======== PASSAGE FOR REVIEW ========

Skip to content

Server Health Monitoring

If Moltbot runs on your VPS, you already have an AI agent sitting on the server. Put it to work as a lightweight monitoring system that checks disk usage, memory, and error logs — and only notifies you when something is wrong.

This is not a replacement for Prometheus or Datadog. It is a simple, zero-infrastructure alerting layer that requires nothing more than the Moltbot you already have running.

Prerequisites

  • Moltbot running on a VPS or server — This recipe requires Moltbot to have local access to the server it is monitoring
  • Shell or command execution MCP tool — Moltbot needs the ability to run system commands like df, free, and journalctl
  • Scheduled tasks enabled — See Scheduled Tasks

How It Works

A cron job triggers Moltbot at regular intervals. The prompt instructs it to run system commands, interpret the output, and decide whether the results warrant a notification. The critical design principle is: alert on anomalies only, no noise.

If disk usage is at 45% and there are no errors in the logs, you hear nothing. If disk usage spikes to 85% or a critical error appears, you get a Telegram message immediately.

Setup

Step 1: Basic Health Check

Start with a straightforward configuration:

yaml
cron:
  - name: server-health
    schedule: "0 */6 * * *"
    channel: telegram
    prompt: |
      Run these checks:
      1. Disk usage (df -h)
      2. Memory usage (free -m)
      3. Recent error logs (journalctl -p err --since "6 hours ago")
      If disk usage exceeds 80% or there are critical errors, notify me.
      Otherwise, send nothing.

This runs every 6 hours. The "send nothing" instruction is essential — without it, you would receive four "everything is fine" messages per day.

Step 2: Add More Checks

Expand the health check to cover additional concerns:

yaml
cron:
  - name: server-health-extended
    schedule: "0 */6 * * *"

======== LISTED ENTRIES ========

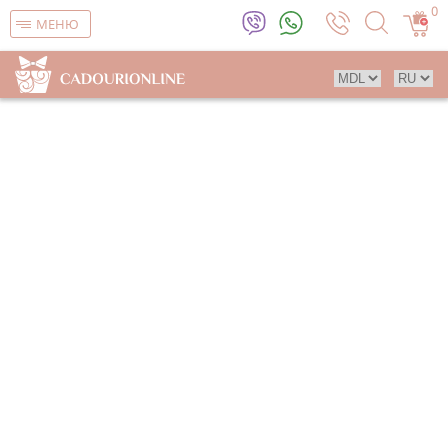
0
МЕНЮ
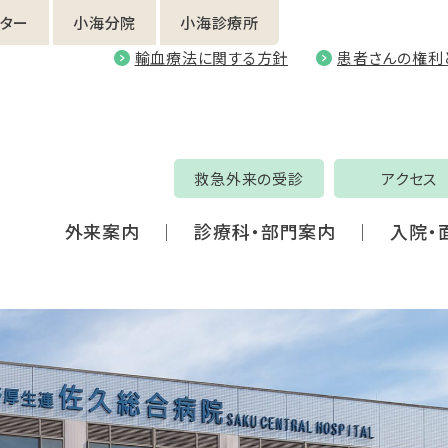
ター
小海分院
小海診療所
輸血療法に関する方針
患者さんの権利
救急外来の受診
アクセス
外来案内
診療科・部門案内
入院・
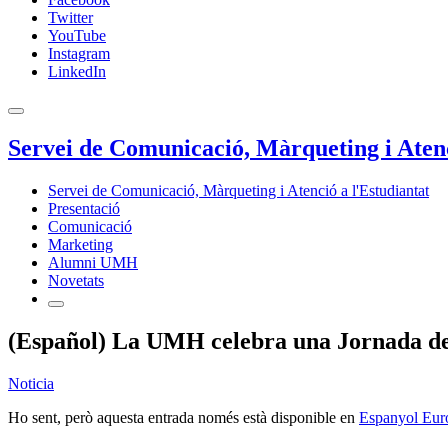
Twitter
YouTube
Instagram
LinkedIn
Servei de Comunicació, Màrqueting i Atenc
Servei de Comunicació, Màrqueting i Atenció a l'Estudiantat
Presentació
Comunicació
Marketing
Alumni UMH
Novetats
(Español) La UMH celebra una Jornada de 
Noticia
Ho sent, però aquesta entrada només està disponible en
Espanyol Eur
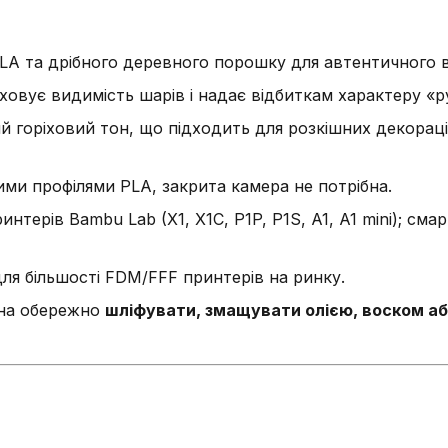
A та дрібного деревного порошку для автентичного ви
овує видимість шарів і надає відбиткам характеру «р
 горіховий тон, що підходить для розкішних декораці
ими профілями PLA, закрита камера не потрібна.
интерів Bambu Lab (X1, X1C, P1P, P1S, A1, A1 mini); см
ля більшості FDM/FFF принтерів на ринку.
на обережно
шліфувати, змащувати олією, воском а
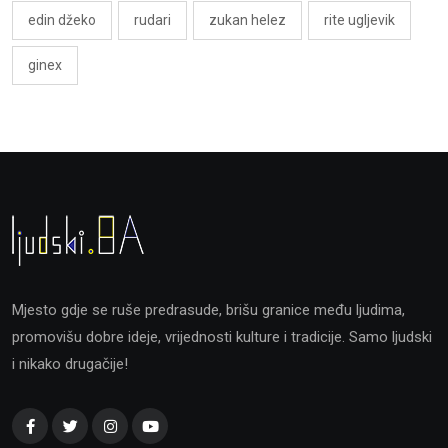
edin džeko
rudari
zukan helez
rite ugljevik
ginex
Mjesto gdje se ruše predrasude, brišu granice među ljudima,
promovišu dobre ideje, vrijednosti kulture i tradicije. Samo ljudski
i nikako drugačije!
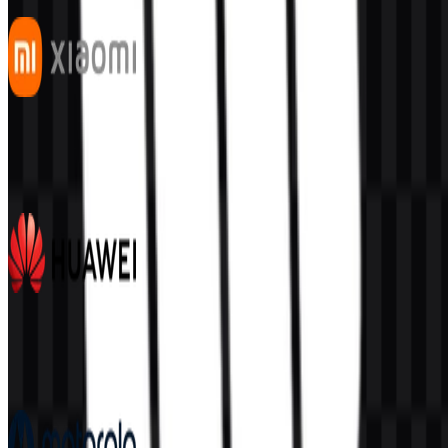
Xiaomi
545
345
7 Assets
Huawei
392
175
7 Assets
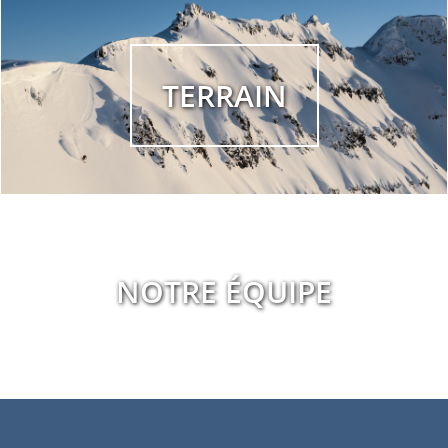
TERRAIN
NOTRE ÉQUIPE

========
======== LISTED ENTRIES ========

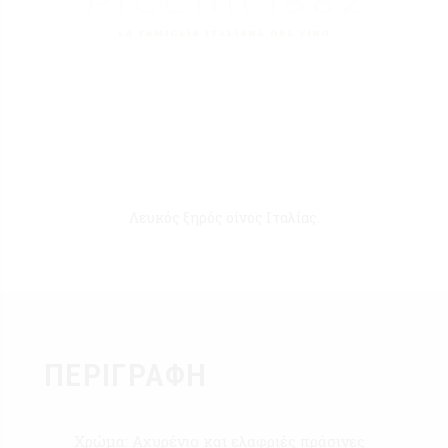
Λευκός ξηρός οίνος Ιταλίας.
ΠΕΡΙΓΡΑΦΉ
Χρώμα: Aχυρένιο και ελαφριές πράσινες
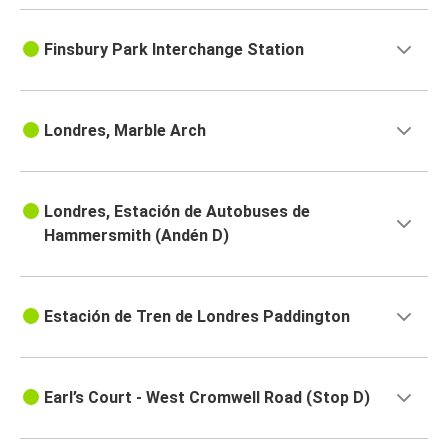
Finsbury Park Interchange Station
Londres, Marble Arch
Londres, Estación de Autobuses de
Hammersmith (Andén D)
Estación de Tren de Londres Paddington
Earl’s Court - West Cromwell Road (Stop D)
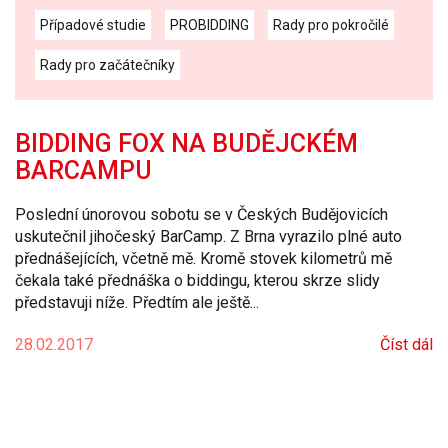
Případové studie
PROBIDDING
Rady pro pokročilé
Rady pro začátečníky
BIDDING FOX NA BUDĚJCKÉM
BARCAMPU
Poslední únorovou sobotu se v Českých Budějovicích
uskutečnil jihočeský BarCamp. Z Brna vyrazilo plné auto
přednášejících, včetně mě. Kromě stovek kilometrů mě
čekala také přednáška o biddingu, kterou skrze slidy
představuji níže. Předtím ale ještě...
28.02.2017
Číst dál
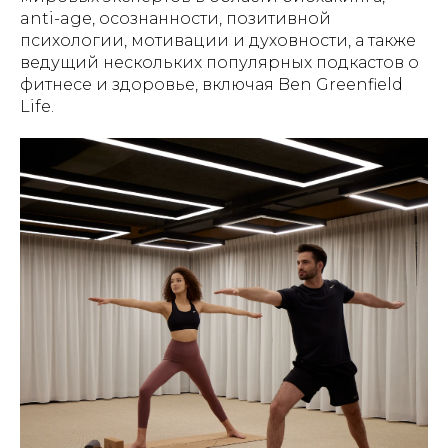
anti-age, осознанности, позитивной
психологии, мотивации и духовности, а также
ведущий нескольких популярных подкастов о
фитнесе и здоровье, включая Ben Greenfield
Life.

========
======== LISTED ENTRIES ========

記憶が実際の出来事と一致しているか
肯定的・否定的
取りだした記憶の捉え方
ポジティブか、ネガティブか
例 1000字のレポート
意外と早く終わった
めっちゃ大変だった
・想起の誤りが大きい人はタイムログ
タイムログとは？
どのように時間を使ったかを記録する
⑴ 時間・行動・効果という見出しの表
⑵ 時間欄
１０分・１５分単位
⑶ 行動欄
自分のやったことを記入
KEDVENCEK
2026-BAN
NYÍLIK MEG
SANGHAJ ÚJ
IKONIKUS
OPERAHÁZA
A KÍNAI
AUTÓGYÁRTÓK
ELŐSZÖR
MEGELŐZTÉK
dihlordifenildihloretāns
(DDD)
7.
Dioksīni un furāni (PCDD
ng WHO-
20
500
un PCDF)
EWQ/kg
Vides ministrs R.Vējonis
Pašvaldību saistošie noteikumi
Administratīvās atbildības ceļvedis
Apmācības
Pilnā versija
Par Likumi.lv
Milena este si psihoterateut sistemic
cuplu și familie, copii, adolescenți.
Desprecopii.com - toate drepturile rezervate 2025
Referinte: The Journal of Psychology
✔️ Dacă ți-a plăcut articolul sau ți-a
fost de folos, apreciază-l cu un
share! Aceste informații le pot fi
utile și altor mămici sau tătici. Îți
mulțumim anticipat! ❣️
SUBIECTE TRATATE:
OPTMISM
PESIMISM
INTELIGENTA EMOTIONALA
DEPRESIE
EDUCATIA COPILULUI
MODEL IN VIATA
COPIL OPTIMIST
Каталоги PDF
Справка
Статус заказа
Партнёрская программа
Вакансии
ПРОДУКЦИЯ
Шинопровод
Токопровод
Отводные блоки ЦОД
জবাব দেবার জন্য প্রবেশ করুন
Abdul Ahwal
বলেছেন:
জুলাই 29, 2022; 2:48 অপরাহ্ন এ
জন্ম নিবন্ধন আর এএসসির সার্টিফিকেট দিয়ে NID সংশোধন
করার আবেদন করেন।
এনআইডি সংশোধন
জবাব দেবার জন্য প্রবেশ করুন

========

• QUESTIONS ON THE MATERIAL
**A)** From the server health monitoring page, output the passage that begins at the words "This is not" and stops after the words "only, no noise.", reproducing it word for word.
**B)** According to the server health monitoring page, what disk usage level causes the basic health check to send a notification?

• ANSWER SET
**A)**
This is not a replacement for Prometheus or Datadog. It is a simple, zero-infrastructure alerting layer that requires nothing more than the Moltbot you already have running.

Prerequisites

  • Moltbot running on a VPS or server — This recipe requires Moltbot to have local access to the server it is monitoring
  • Shell or command execution MCP tool — Moltbot needs the ability to run system commands like df, free, and journalctl
  • Scheduled tasks enabled — See Scheduled Tasks

How It Works

A cron job triggers Moltbot at regular intervals. The prompt instructs it to run system commands, interpret the output, and decide whether the results warrant a notification. The critical design principle is: alert on anomalies only, no noise.

**B)** Disk usage above 80%.